Life-threatening infection as an adverse reaction to cytotoxic therapy of cancer remains a major problem, potentially limiting efficacy. Administration of colony-stimulation factors benefits only a minority of patients, and improved stratification guidelines are needed to identify those patients likely to benefit. We investigated single nucleotide polymorphisms (SNPs) in two genes related to immune function to identify associations with severe infection following treatment of breast cancer with doxorubicin and cyclophosphamide. CD95 mediates the extrinsic apoptosis pathway in haematopoietic cells and a CD95 promoter SNP (rs2234767) has been shown to result in reduced expression of the receptor. MBL2 activates the classical complement pathway in the presence of pathogens and independently of antibodies. Numerous SNPs have been described including a promoter SNP (rs7096206) which results in decreased expression of the protein. Homozygotes for the CD95 minor allele were more likely to experience a grade 3 infection than heterozygote and homozygote wild-type patients (29%, 3% and 5%, respectively p=0.048).
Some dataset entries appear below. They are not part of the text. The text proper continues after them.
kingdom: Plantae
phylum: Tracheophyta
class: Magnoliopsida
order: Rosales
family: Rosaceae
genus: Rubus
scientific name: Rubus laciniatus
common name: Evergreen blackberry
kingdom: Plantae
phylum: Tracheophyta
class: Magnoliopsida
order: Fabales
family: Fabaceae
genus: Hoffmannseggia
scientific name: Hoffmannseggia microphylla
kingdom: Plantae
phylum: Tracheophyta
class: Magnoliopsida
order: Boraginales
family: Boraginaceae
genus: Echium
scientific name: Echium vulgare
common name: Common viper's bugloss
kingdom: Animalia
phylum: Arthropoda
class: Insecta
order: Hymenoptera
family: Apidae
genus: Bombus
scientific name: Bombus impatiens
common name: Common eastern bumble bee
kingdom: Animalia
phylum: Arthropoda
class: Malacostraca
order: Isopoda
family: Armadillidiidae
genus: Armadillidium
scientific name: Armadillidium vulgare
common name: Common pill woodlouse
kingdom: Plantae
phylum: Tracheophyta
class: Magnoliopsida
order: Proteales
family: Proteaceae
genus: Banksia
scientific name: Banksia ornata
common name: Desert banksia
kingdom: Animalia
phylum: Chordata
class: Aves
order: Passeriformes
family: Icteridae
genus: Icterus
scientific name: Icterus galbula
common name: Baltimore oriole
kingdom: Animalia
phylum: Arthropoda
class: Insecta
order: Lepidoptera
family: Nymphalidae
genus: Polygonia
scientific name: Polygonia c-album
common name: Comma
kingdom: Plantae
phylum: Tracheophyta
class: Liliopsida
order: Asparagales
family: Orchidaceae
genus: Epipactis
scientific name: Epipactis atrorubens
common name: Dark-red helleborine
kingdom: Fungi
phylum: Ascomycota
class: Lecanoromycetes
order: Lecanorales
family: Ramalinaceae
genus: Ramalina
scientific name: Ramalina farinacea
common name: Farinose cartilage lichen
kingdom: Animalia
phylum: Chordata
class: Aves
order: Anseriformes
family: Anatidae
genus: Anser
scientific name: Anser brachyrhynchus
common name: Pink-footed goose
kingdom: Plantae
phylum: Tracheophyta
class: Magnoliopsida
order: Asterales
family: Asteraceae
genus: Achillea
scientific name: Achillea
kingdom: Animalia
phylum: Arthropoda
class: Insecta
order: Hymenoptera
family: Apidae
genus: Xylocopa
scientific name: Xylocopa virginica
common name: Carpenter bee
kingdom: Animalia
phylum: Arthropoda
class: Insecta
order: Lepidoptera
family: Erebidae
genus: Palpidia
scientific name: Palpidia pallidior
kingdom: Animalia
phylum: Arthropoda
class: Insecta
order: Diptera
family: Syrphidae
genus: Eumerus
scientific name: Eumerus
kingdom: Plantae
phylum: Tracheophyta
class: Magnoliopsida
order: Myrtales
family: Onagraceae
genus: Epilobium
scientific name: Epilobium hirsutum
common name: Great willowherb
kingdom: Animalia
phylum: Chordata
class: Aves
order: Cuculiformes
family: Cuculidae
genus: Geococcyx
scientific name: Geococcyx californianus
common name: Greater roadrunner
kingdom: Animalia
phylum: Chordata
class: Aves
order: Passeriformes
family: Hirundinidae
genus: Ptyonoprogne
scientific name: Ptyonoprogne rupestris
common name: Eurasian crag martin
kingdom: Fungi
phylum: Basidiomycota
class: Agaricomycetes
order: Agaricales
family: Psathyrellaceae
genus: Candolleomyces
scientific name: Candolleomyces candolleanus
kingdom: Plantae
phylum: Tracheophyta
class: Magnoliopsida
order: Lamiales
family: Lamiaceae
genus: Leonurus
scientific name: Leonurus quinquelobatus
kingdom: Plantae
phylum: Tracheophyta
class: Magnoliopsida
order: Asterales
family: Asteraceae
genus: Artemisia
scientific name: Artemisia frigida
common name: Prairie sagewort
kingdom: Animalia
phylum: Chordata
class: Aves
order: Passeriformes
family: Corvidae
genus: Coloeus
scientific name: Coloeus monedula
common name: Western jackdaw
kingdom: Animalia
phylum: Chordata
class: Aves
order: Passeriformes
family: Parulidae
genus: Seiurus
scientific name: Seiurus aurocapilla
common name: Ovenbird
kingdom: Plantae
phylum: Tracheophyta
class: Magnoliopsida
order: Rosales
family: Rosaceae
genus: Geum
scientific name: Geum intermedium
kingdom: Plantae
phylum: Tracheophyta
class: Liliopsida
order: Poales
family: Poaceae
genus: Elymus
CD95 minor allele homozygotes also had higher basal white blood cell and neutrophil counts compared with wild-type allele carriers, which was sustained throughout therapy. There was an allele-dose association between the MBL2 SNP and grade 3 infection, with 2, 8 and 17% of wild-type homozygotes, heterozygotes and minor allele homozygotes, respectively, experiencing grade 3 infection (p=0.02). These associations demonstrate the utility of a pharmacogenetic approach to identify individuals more likely to acquire a life-threatening infection during chemotherapy. The apparent association with a CD95 SNP and a mild neutrophilia merits further investigation.